Watt agrees but points to even less disruptive changes costing Irish manufacturing. “Many Irish companies have had to change their behaviours to manage supply chain issues, and this comes at a cost – both a ‘real’ cost in time and effort and also an opportunity cost, where focus has been diverted from other activities. Real costs include higher warehousing costs to hold additional stocks resulting in increased working capital which also has a cost. Other issues include higher freight, shipping and transportation costs, longer lead times and managing the inflationary impact of raw materials. This all puts pressure on manufacturing margins and inevitably increases the cost to the end customer.”
A recent global study shows that two-thirds of global manufacturing takes place close to final markets. “Although globalisation has had a huge impact on trade, proximity still matters. A greater amount of trade is still within the world’s geographic regions rather than between them” says Watt.,
Another factor is labour arbitrage where labour costs in traditionally cheaper markets such as the Far East are now rising, making it not as cost effective to locate in Asia. Additionally, manufacturing is becoming more tech-enabled, tending to include more automating and AI tech.
“In short the actual manufacturing itself is becoming more capital intensive rather than labour intensive which again drives near-shoring,” says McKeever.
It’s not all reactive, and sometimes there are proactive approaches to helping manufacturing and supply chains within Ireland. McKeever points to the IDA investing in an advanced manufacturing facility in Limerick, which is following similar examples hosted in Singapore and Scotland.

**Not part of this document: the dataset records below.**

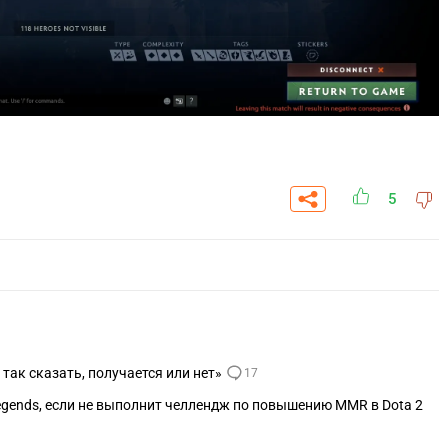
5
 так сказать, получается или нет»
17
Legends, если не выполнит челлендж по повышению MMR в Dota 2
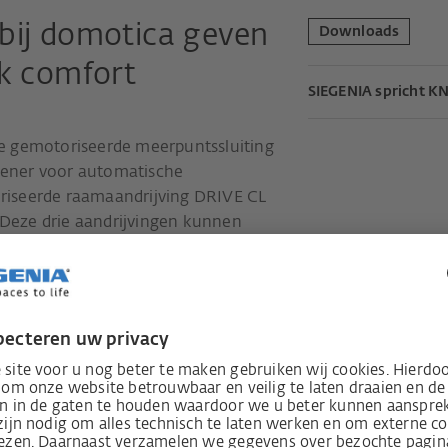
bij domotica geven
Downloads
jk comfort
SIEGENIA spricht K
e gemotoriseerde meerpuntssluiting
ener voor automatische
riseerde raamaandrijving DRIVE CL
Deze drie aandrijvingen kunnen
ebouwautomatisering geïntegreerd
r KNX oplossingen rondom het
ecten in de hogere marktsegmenten van
perfect mogelijk. Dit biedt
n mogelijkheden voor meer ruimtelijk
ige, intuïtieve bediening via energie-
revrijheid tot de algehele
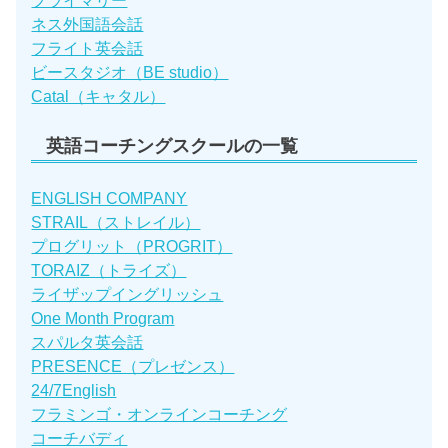
プライマリー
ネス外国語会話
フライト英会話
ビースタジオ（BE studio）
Catal（キャタル）
英語コーチングスクールの一覧
ENGLISH COMPANY
STRAIL（ストレイル）
プログリット（PROGRIT）
TORAIZ（トライズ）
ライザップイングリッシュ
One Month Program
スパルタ英会話
PRESENCE（プレゼンス）
24/7English
フラミンゴ・オンラインコーチング
コーチバディ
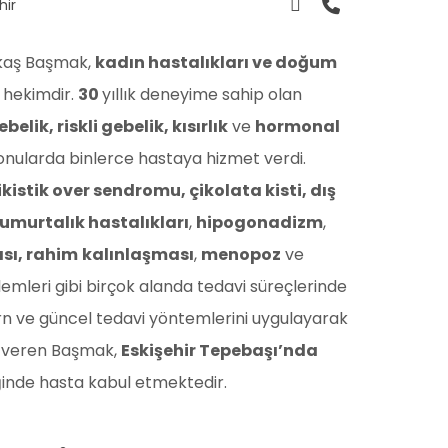
hir
akaş Başmak,
kadın hastalıkları ve doğum
 hekimdir.
30
yıllık deneyime sahip olan
elik, riskli gebelik, kısırlık
ve
hormonal
onularda binlerce hastaya hizmet verdi.
ikistik over sendromu, çikolata kisti, dış
umurtalık hastalıkları
,
hipogonadizm
,
sı, rahim
kalınlaşması
,
menopoz
ve
emleri gibi birçok alanda tedavi süreçlerinde
rn ve güncel tedavi yöntemlerini uygulayarak
t veren Başmak,
Eskişehir Tepebaşı’nda
ğinde hasta kabul etmektedir.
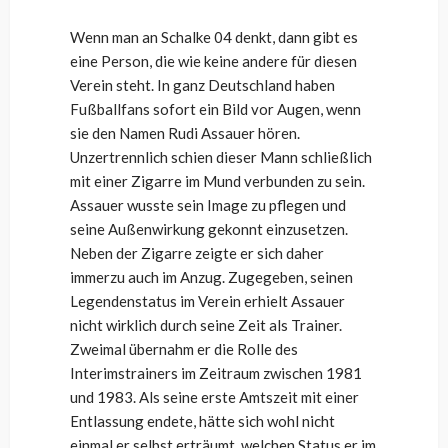
Wenn man an Schalke 04 denkt, dann gibt es
eine Person, die wie keine andere für diesen
Verein steht. In ganz Deutschland haben
Fußballfans sofort ein Bild vor Augen, wenn
sie den Namen Rudi Assauer hören.
Unzertrennlich schien dieser Mann schließlich
mit einer Zigarre im Mund verbunden zu sein.
Assauer wusste sein Image zu pflegen und
seine Außenwirkung gekonnt einzusetzen.
Neben der Zigarre zeigte er sich daher
immerzu auch im Anzug. Zugegeben, seinen
Legendenstatus im Verein erhielt Assauer
nicht wirklich durch seine Zeit als Trainer.
Zweimal übernahm er die Rolle des
Interimstrainers im Zeitraum zwischen 1981
und 1983. Als seine erste Amtszeit mit einer
Entlassung endete, hätte sich wohl nicht
einmal er selbst erträumt, welchen Status er im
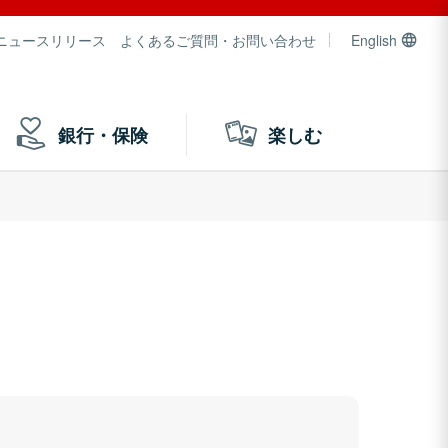
ニュースリリース
よくあるご質問・お問い合わせ
English
銀行・保険
楽しむ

McKeever reckons it’s a real calling card. “Imagine you are an US multinational company and you are looking at potential manufacturing locations. You can come to Ireland and use this new facility to conduct research, simulate sophisticated manufacturing facilities or look at the impact of using digital twins. It’s like a giant test bed where different scenarios can be investigated in Ireland. I believe it will be a strong enabler to bring in more fintech and medtech manufacturing.”
The advanced manufacturing facility is due to open in quarter four of this year, and will help Ireland demonstrate its capability in capital intensive, eco-connected manufacturing.
The Irish manufacturing sector has a very large footprint – with just 1 per cent of the EU’s population Ireland accounts for 5 per cent of its manufactured goods exports to the rest of the world.
Despite challenging supply chain issues and rising costs, Ireland looks set to maintain this outsized share, helped in part by the availability of a skilled and flexible workforce; coupled with a stable, transparent and competitive tax regime; membership of the EU Single Market with a regulatory regime conducive to doing business globally; a stable industrial relations regime; and a strong and reliable business culture.